Records section start
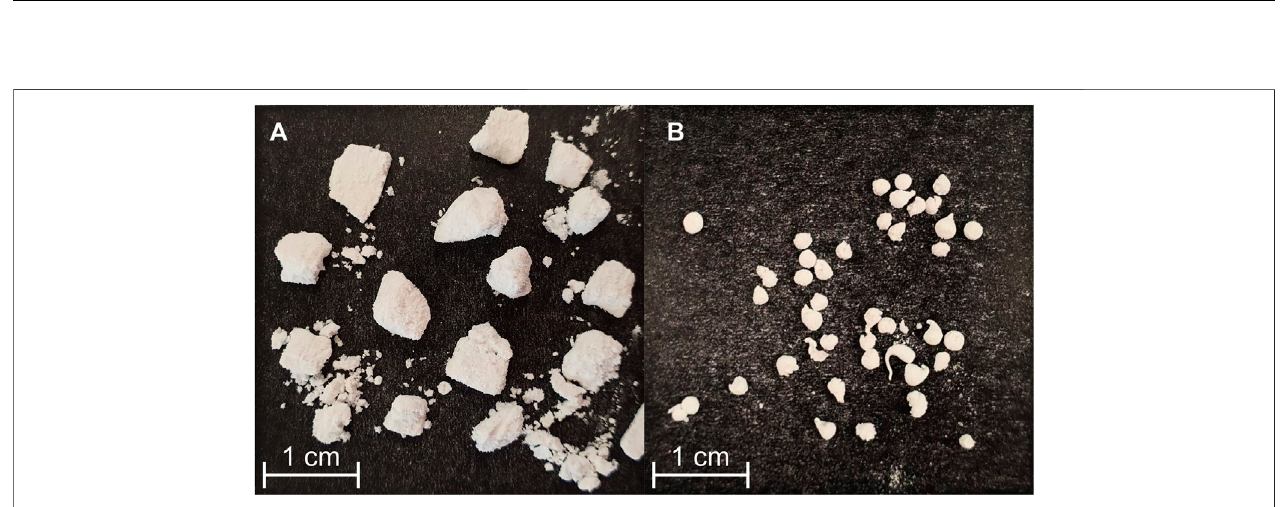
FIGURE1| Left :Schematiccross-sectionoftheTESsystem,comprisingalayeredthermochemicalheatstorage(TCS)unitontopofasensibleheatstorage(SHS) unit. Right : Schematic cross-section of a single reactor tube of the TCS unit.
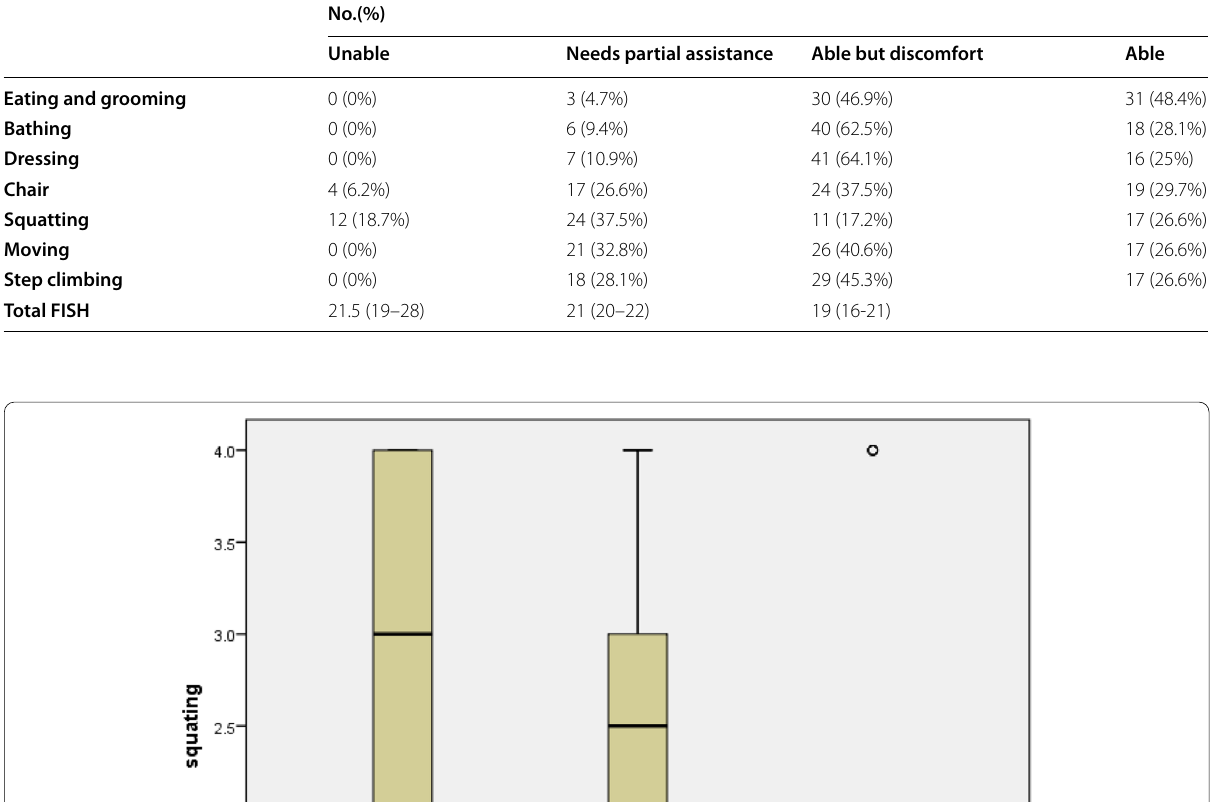
Table 1 The functional independence score in hemophilia (FISH)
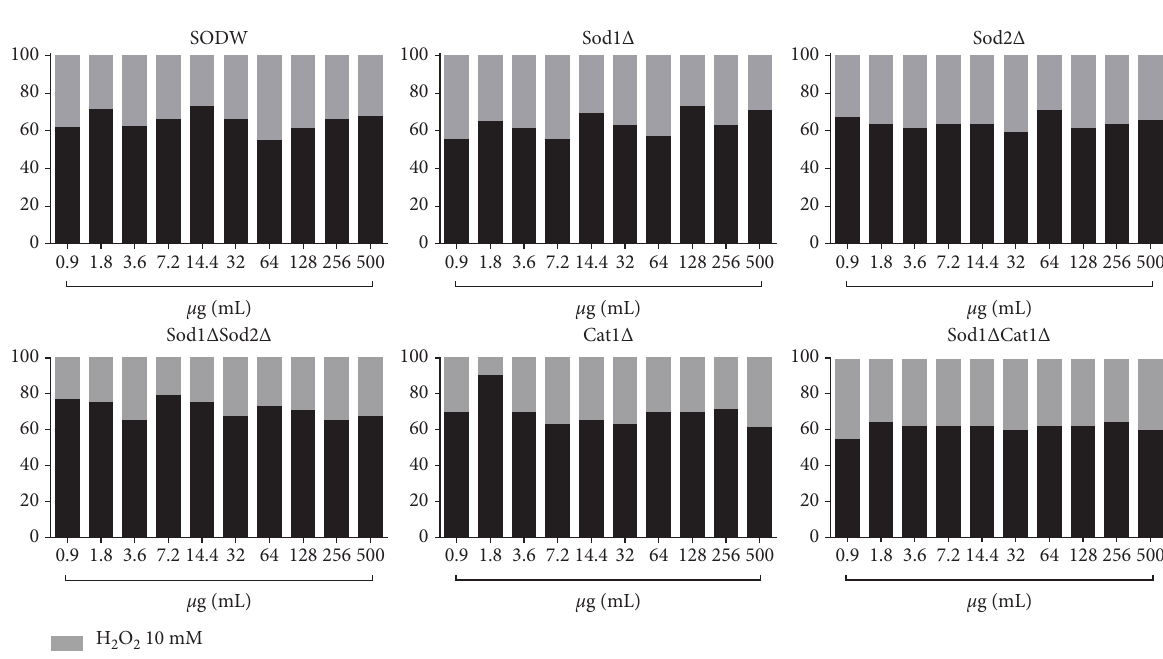
Figure 7: Modulatory efect of estragole in oxidative damage induced by hydrogen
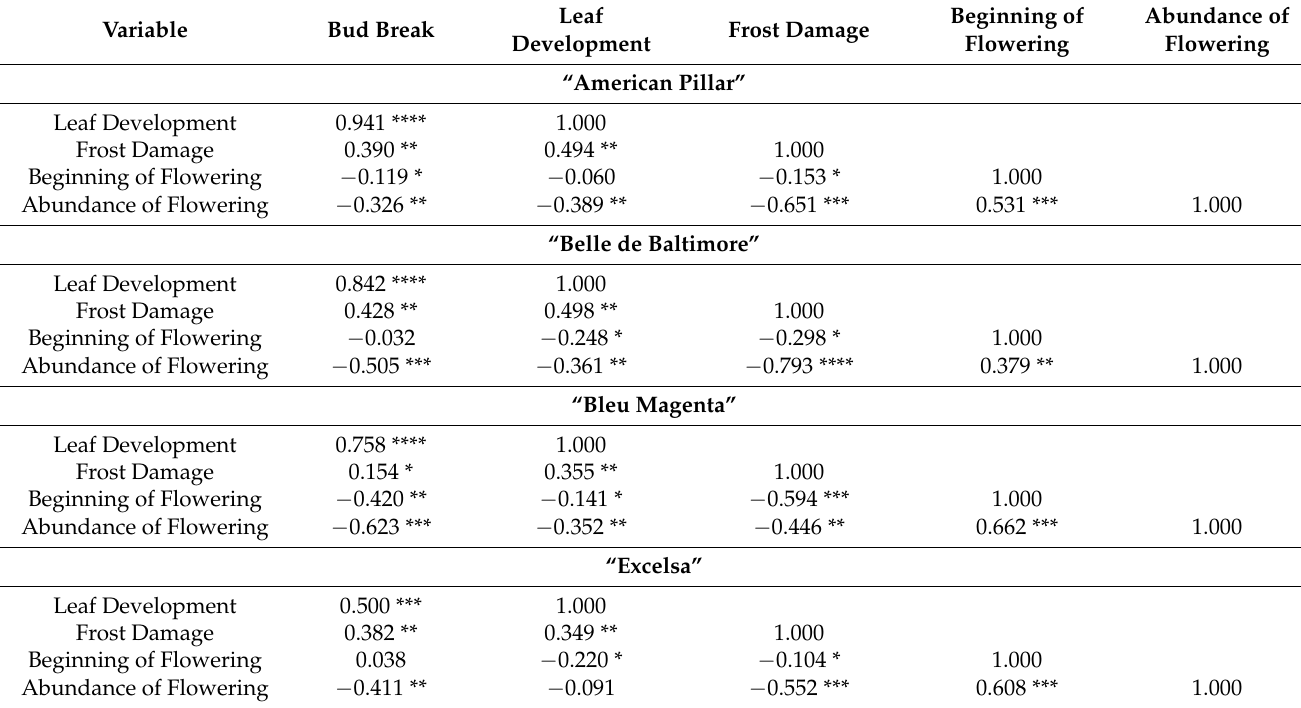
Table 8. Correlation matrices between frost damage, early phenology stages, beginning of flowering, and its abundance for “American Pillar”, “Belle Herminie”, “Bleu Magenta”, “Excelsa”, “Kew Rambler”, “Lykkefund”, “Maria Lisa”, and “Paul’s Himalayan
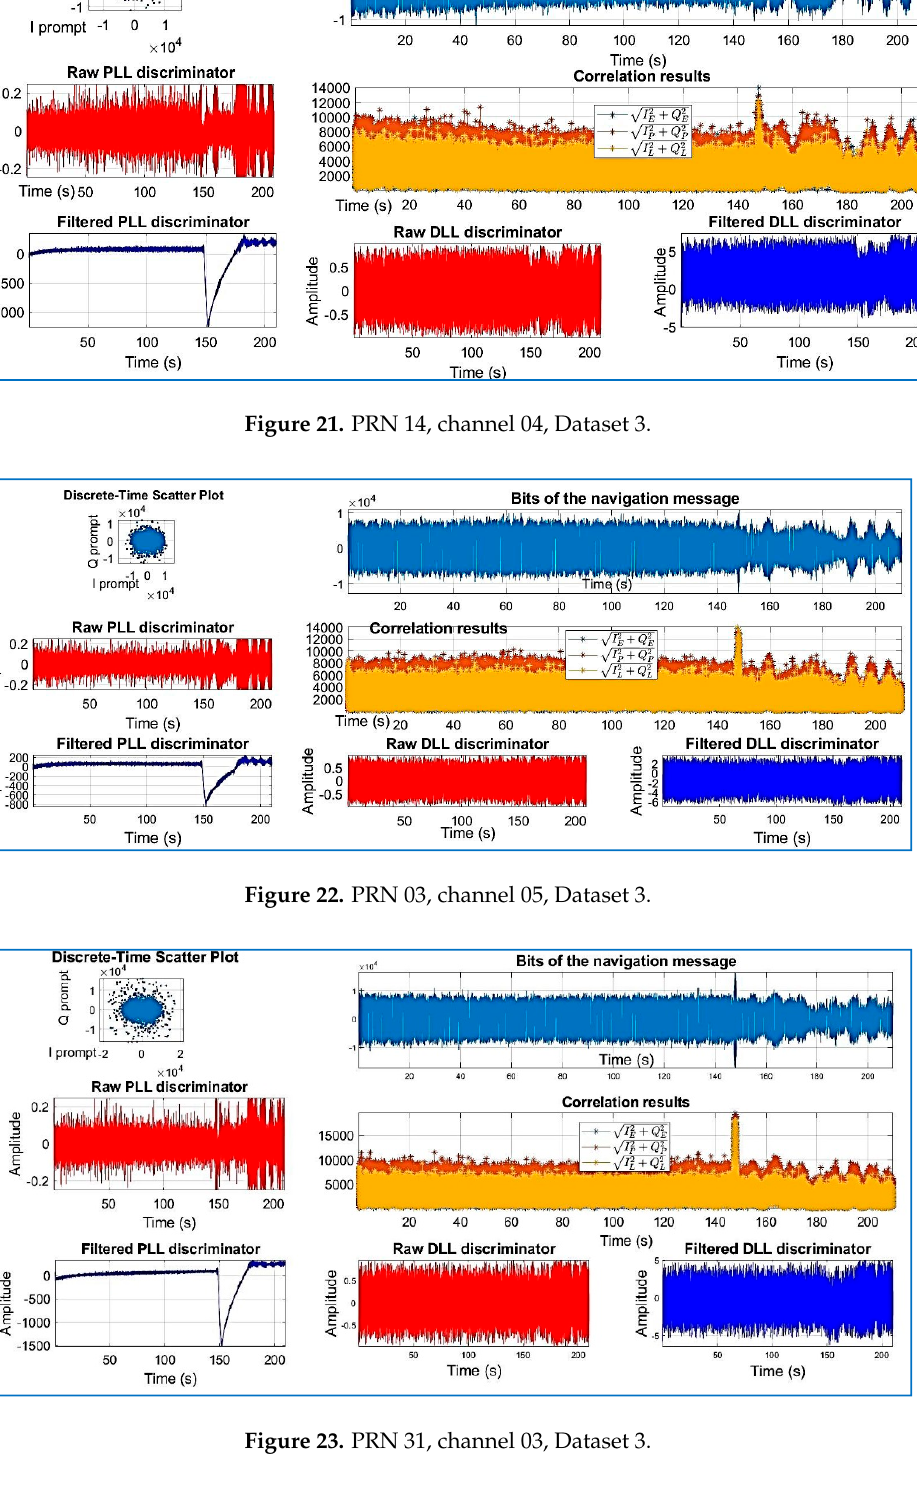
Figure 23. PRN 31, channel 03, Dataset 3.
Records section end
▶ [Work order]: In the records above, find every line that contains the word "damage" and copy it.

▶ [Response to the task]:
Figure 7: Modulatory efect of estragole in oxidative damage induced by hydrogen
Table 8. Correlation matrices between frost damage, early phenology stages, beginning of flowering, and its abundance for “American Pillar”, “Belle Herminie”, “Bleu Magenta”, “Excelsa”, “Kew Rambler”, “Lykkefund”, “Maria Lisa”, and “Paul’s Himalayan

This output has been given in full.